## Texte du document
━━━━━━━━━━━━━━━━

Ce ne sont pas de mauvais bougres. Et même si bien sur un personnage est agressif et vindicatif pour le besoin du scénar, on le découvre grâce à une orientation intelligente sur les personnages et leurs relations. Quelques scènes coupées sur le blue-ray viendront d'ailleurs agrémenter leurs relationnels et nuancer la vision du spectateur. Bien vu.
Le pitch est classique, et si bien sur on pense d'office au film de Franck Marshall, "Les Survivants" tirée d'une histoire vraie; (un crash dans les Andes en 1972 dont les survivants se sont résolus au cannibalisme pour survivre) l'auteur nous rappelle l'histoire brièvement sur le ton de la dérision, pendant le film. Une pirouette rigolote et un pied de nez aux adepte du pointage du doigt.
La mission finie, donc, tout ce petit monde de travailleurs du grand Nord rentre au bercail. Mais l'accent est tout de suite mis sur les conditions extrêmes de leur lieu de travail : le dégivrage difficile de l'avion, les tempêtes de neige, et bien entendu, des Loups gigantesques, sournois et chasseurs habiles.
Ces derniers sont montrés, (presque magnifiés) dans leurs milieu naturel, leurs besoins et leurs habitudes sociales. Une société qui ne peut cohabiter avec celle de nos travailleurs. C'était bien sur un prétexte pour planter le décors, mais le reste vaut largement le détours.
Une fois dans l'avion, on suggère assez finement et progressivement que le crash va se produire. Entre nervosité de certains et détails de plus en plus marqués, on y arrive. Mais toujours de manière à ce que le spectateur le devine. Jamais à cause d'un dialogue ou d'une musique. Un jeu de regards, un souffle, de la vapeur d'eau... Toujours portés par une mise en scène appropriée et une photographie irréprochable. Du grand art.

━━━━━━━━━━━━━━━━

## Entrées répertoriées
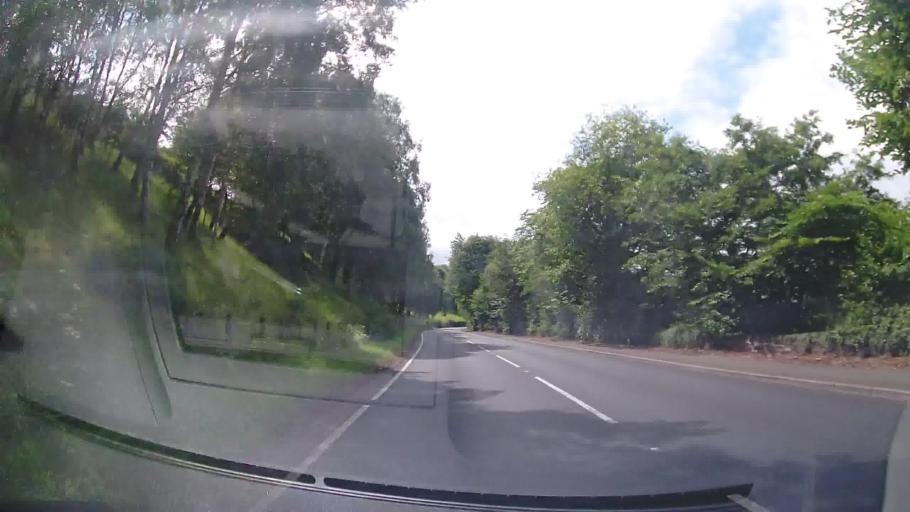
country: GB
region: Wales
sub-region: Denbighshire
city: Corwen
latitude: 52.9775
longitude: -3.3242
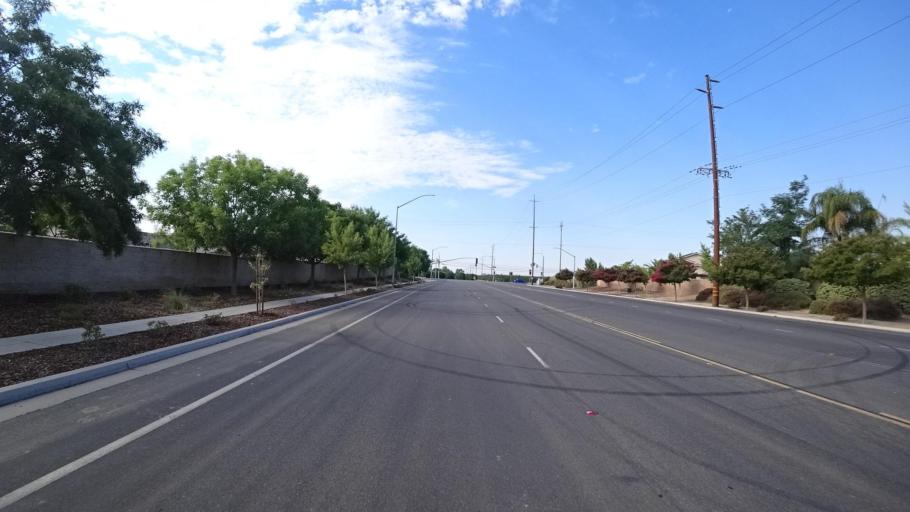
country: US
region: California
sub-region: Fresno County
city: Sunnyside
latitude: 36.7086
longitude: -119.6909
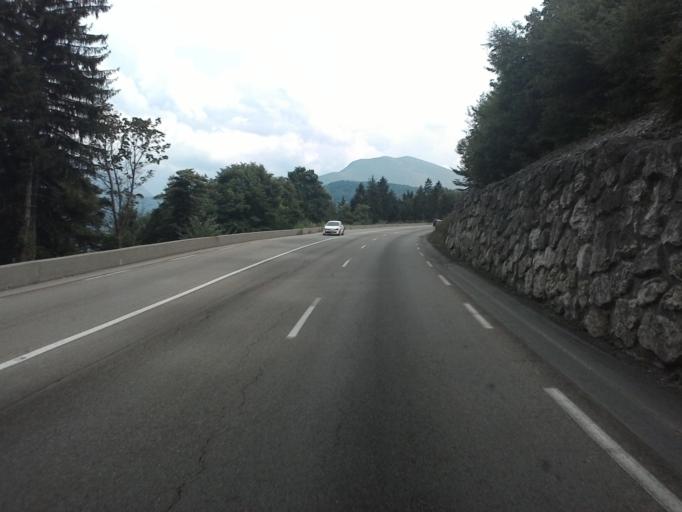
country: FR
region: Rhone-Alpes
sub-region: Departement de l'Isere
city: Notre-Dame-de-Mesage
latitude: 45.0485
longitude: 5.7561
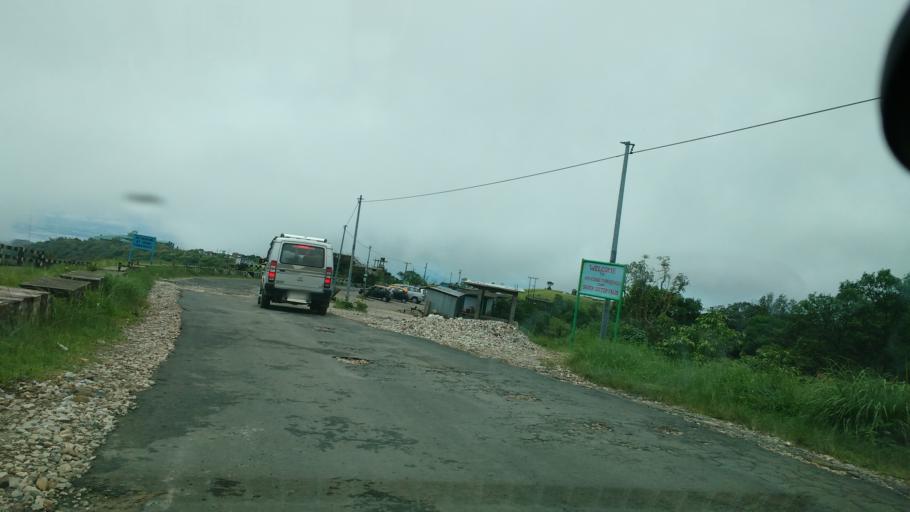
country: IN
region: Meghalaya
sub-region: East Khasi Hills
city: Cherrapunji
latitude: 25.2391
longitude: 91.7326
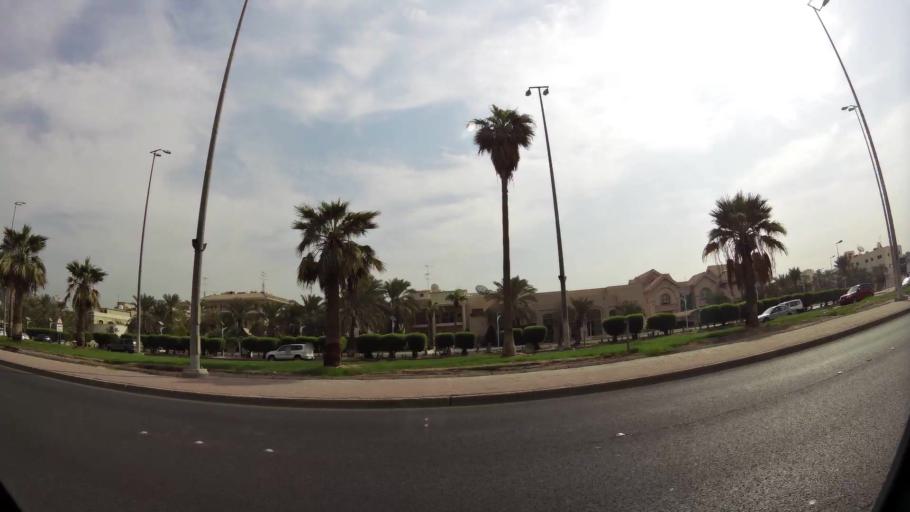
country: KW
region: Al Asimah
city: Ash Shamiyah
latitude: 29.3546
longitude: 47.9734
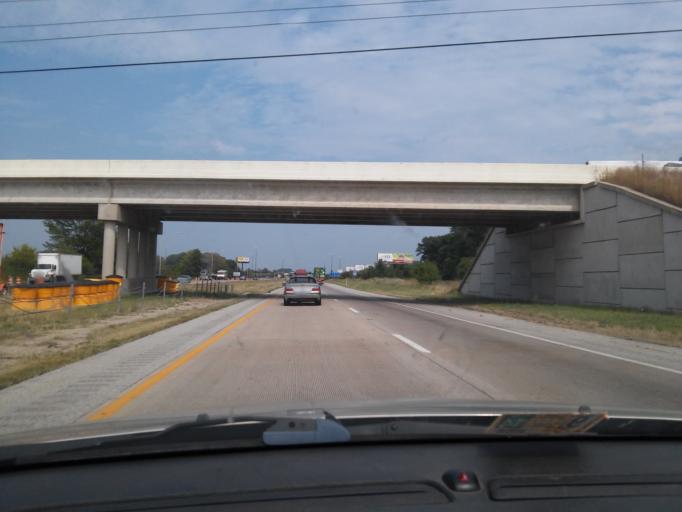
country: US
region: Indiana
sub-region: Wayne County
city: Richmond
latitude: 39.8654
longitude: -84.9396
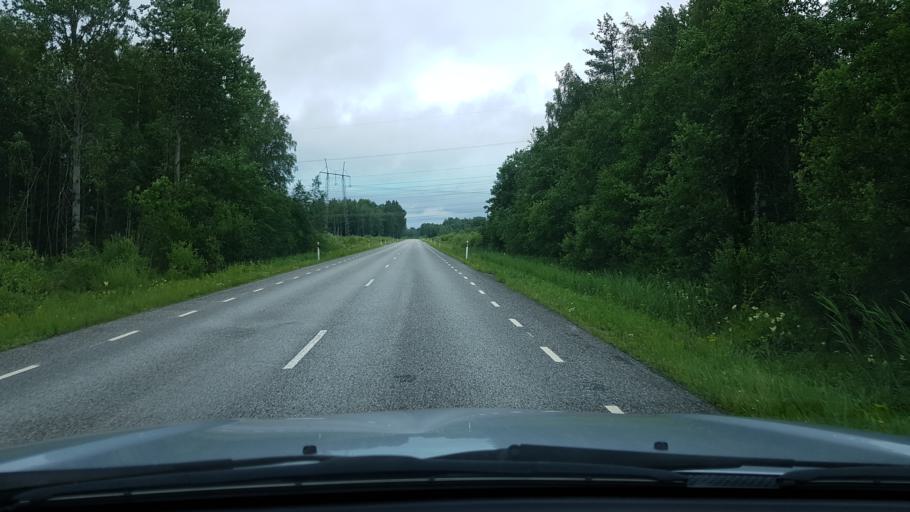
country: EE
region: Ida-Virumaa
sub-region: Narva-Joesuu linn
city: Narva-Joesuu
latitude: 59.3526
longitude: 27.9290
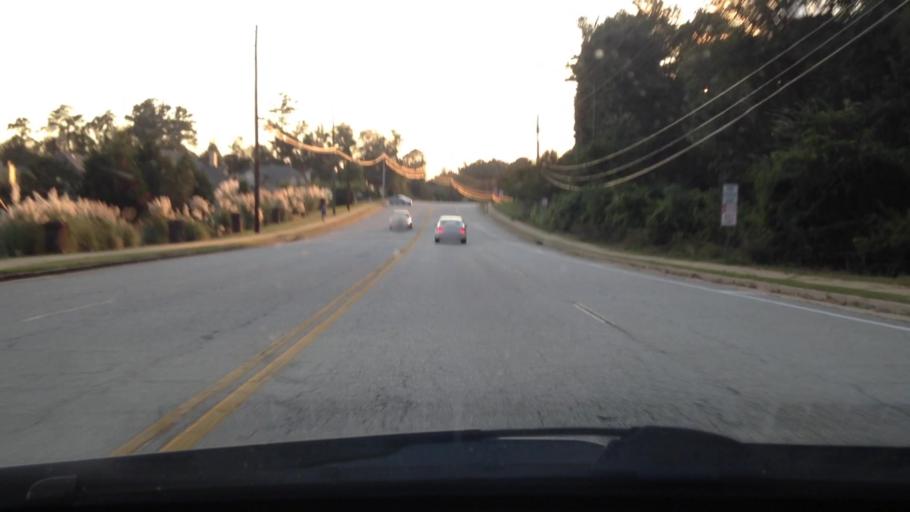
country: US
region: Alabama
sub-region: Russell County
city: Phenix City
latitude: 32.5565
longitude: -84.9770
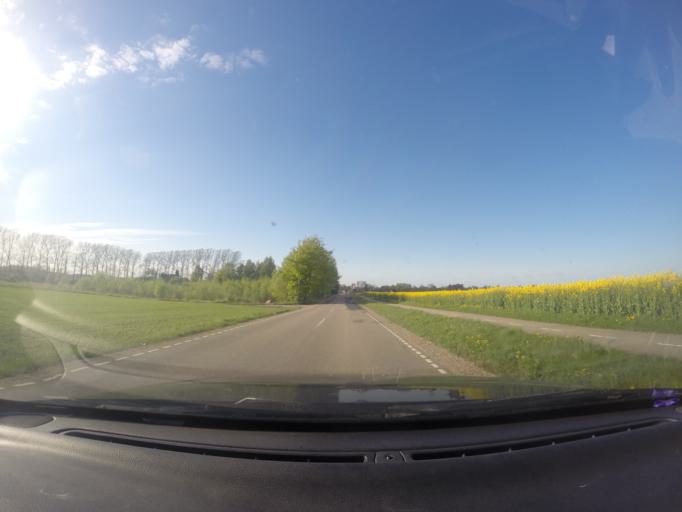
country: DK
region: Capital Region
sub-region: Hoje-Taastrup Kommune
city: Taastrup
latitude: 55.6759
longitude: 12.2534
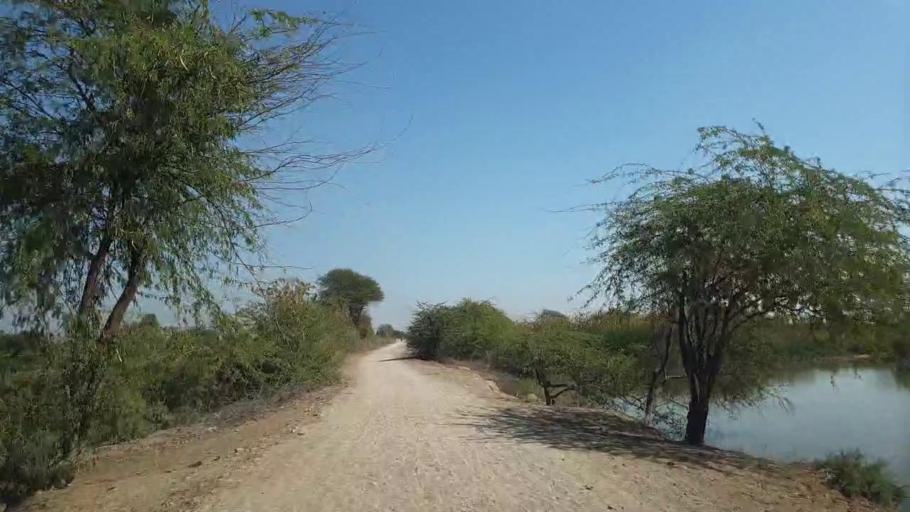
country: PK
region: Sindh
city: Mirpur Khas
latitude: 25.5922
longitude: 69.0968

━━━━━━━━━━━━━━━━

## Consigne 1
D'après la critique de film, en quelle année s'est produit le crash dans les Andes dont s'inspire « Les Survivants » ?
## Consigne 2
Poursuivez la critique de film à partir de la dernière phrase.

## Réponse 1
En 1972.

## Réponse 2
Une fois le crash consommé, on rentre dans le vif du sujet, avec la partie survie. Les loups sont largement disproportionnés et très agressifs. Mais asservis aux besoins de la narration et du style du film. Chaque attaque est violente, sournoise, rapide et toujours surprenante. Les jeux de lumières, le choix des plans et les effets spéciaux sont exceptionnels.
La trame prend en plus le temps d'instaurer des cassures de rythmes inattendus, entre contemplation, flashbacks, action extrême mais réaliste.
Le cerise sur le gâteau étant ce jeu très visuel entre le mari et la femme disparue, qui va durée jusqu'à la fin. De petits moments d'intimité où on ne sait pas (jusqu'au terme de l'aventure) si il s'agit d'un rêve, d'une hallucination ou d'un souvenir. Le déchirement causé par la disparition brutale et systématique de cette épouse, encore et encore, mêlé au retour brusque et brutal à la réalité est brillant. Et même si il a déjà été montré à l'écran, il est cette fois réussi.

Les personnages sont développés avec finesse, de manière non manichéenne et plutôt profonde. Même l'emmerdeur de service se dévoile plus fin et moins basique qu'il n'y paraît.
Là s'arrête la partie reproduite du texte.